The A-S Field is roughly linear in shape. The producing area, which is at no point more than one mile wide, is about 35 miles long, and trends northwest-southeast, subparallel to the fault system (Clark, 1988). It appears as a mildly synclinal depression in an area with an otherwise uniform dip of 33 feet per mile northward.

Summary

Situations analogous to those in the A-S field in Michigan and others in Ontario occur in both the Michigan and Appalachian Basins. The key features are (Inden, personal communication, 1996):

The reservoirs almost always form where dolomitization has enhanced the porosity of limestone host-rocks.

Dolomitization occurs along wrench-fault systems that were reactivated periodically during the Paleozoic, fracturing the Paleozoic limestones.
Where dolomitization has occurred, the porosity enhancement can cause vertical stratigraphic shrinkage, resulting in the development of syncline-like structures.
The wrench-fault systems can be very long (25 to 50 miles or more). They are often cut by younger cross-faults that act to compartmentalize the reservoirs.
The reservoirs function as fracture porosity systems. Lateral seals are a function of host-rock porosity (or the lack thereof), and shales act as top seals. Water legs are rare and small.
Seismic surveys are the best way to explore for these reservoirs, because many of the above features are recognizable on seismic sections
The most cost-effective approach is usually to locate the basement faults systems using comparatively inexpensive geophysical techniques. That information is then used to target the more expensive seismic surveys.
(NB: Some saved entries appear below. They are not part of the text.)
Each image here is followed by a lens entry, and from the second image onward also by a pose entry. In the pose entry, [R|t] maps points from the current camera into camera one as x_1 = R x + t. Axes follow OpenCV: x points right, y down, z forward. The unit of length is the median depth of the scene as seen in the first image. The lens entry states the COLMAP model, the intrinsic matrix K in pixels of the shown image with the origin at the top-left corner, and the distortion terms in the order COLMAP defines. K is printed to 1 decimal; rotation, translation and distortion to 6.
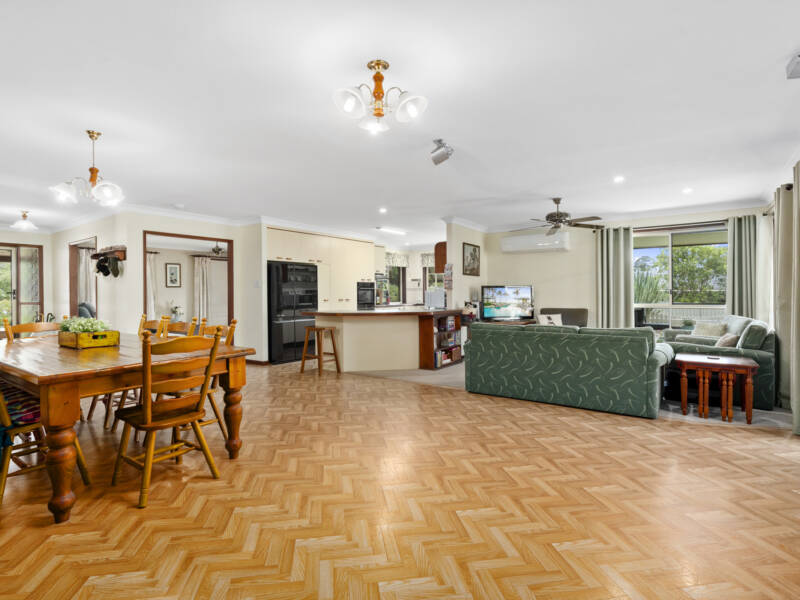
lens RADIAL K [[413.2, 0, 399.5], [0, 413.2, 294.4], [0, 0, 1]] dist [-0.004342, 0.002931]
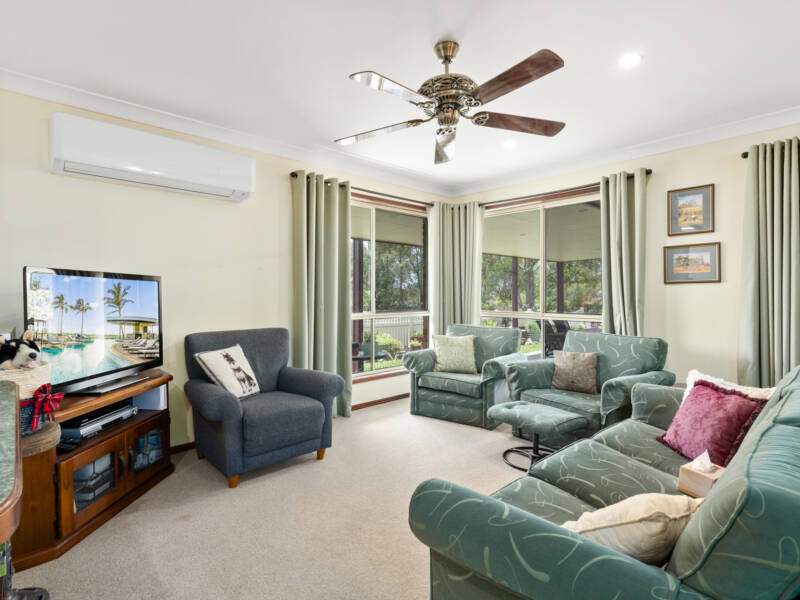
lens RADIAL K [[413.2, 0, 400.6], [0, 413.2, 296.4], [0, 0, 1]] dist [-0.004342, 0.002931]
pose [[0.204227, -0.000069, 0.978924, 0.004666], [0.000157, 1.000000, 0.000038, -0.002680], [-0.978924, 0.000146, 0.204227, 0.589027]]
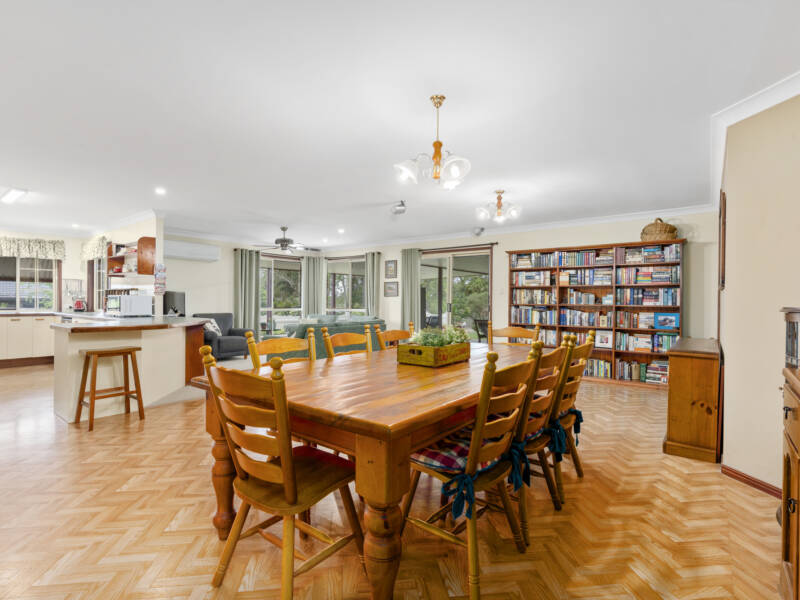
lens RADIAL K [[413.2, 0, 399.0], [0, 413.2, 303.0], [0, 0, 1]] dist [-0.004342, 0.002931]
pose [[0.055818, 0.004195, 0.998432, -0.546704], [-0.005232, 0.999979, -0.003909, 0.005263], [-0.998427, -0.005005, 0.055839, 0.344345]]
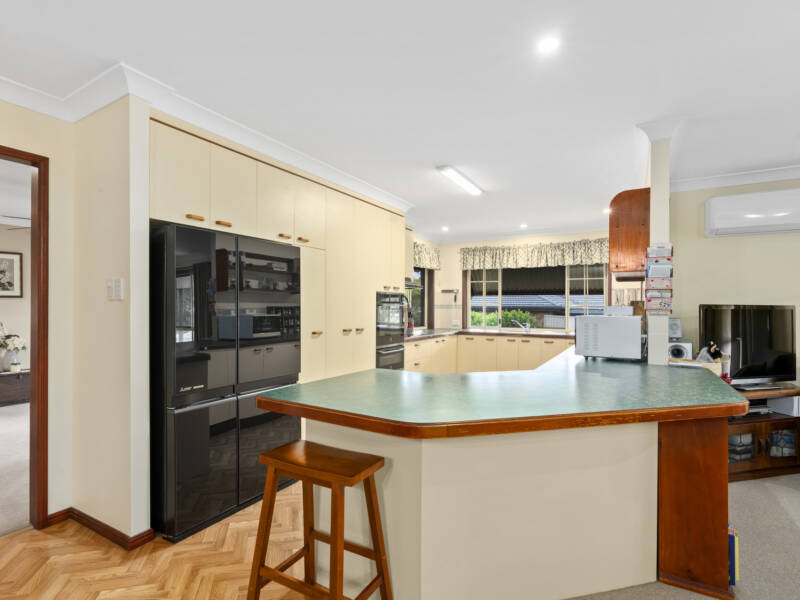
lens RADIAL K [[413.2, 0, 395.6], [0, 413.2, 305.9], [0, 0, 1]] dist [-0.004342, 0.002931]
pose [[0.996319, 0.012762, 0.084769, -0.114844], [-0.012327, 0.999908, -0.005650, -0.010990], [-0.084833, 0.004584, 0.996385, 0.491463]]
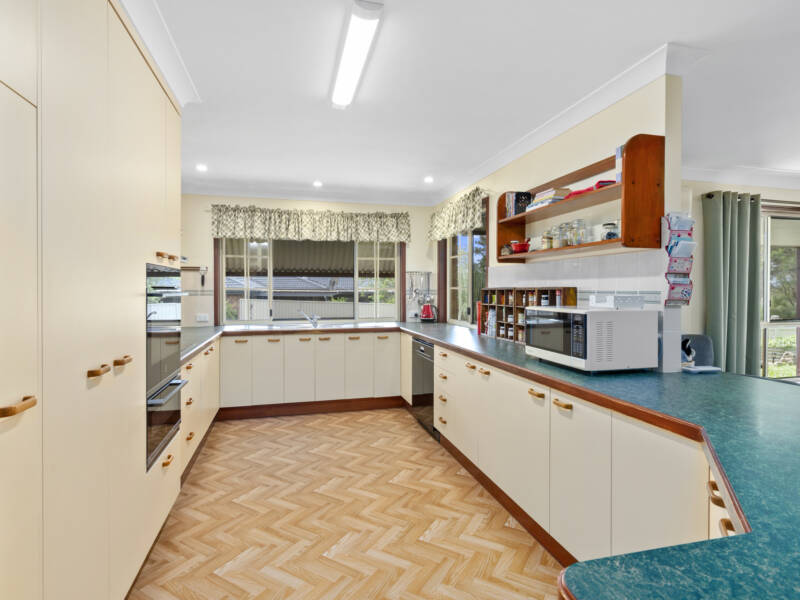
lens RADIAL K [[413.2, 0, 392.2], [0, 413.2, 289.4], [0, 0, 1]] dist [-0.004342, 0.002931]
pose [[0.647260, 0.008527, 0.762222, -0.170872], [-0.003172, 0.999959, -0.008493, -0.015593], [-0.762263, 0.003080, 0.647260, 0.741231]]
In the Badger area, we have identified a probable basement fault trend that extends for about 80 km. We believe that this trend could hold as many as 15 potential pools. We are in the process of raising money to perform the seismic surveys that are necessary to then identify individual pools.

References

Bailey, B., 1986. The hydrocarbon potential of the Cambrian, Ordovician and Devonian of Ontario. Ontario Department of Mines.
Buehner, J. H. and Davis, S.H. Jr., 1968. Albion-Pulaski-Scipio Trend Field. Michigan Basin Geological Society Symposium, p. 37-48.
Clark, S.L. and White, R., 1988. Seismic anomalies help to locate fractured production. World Oil, p. 63-68, Dec. 1988.
Ellis, G.D., 1962. Structures associated with the Albion-Scipio oil field trend. Michigan Geological Survey, p. 86.
Harding, T.P., 1974. Petroleum traps associated with wrench faults. American Association of Petroleum Geology Bulletin, v. 58, p. 1290-1304.
Inden, R., 1996. Personal communication.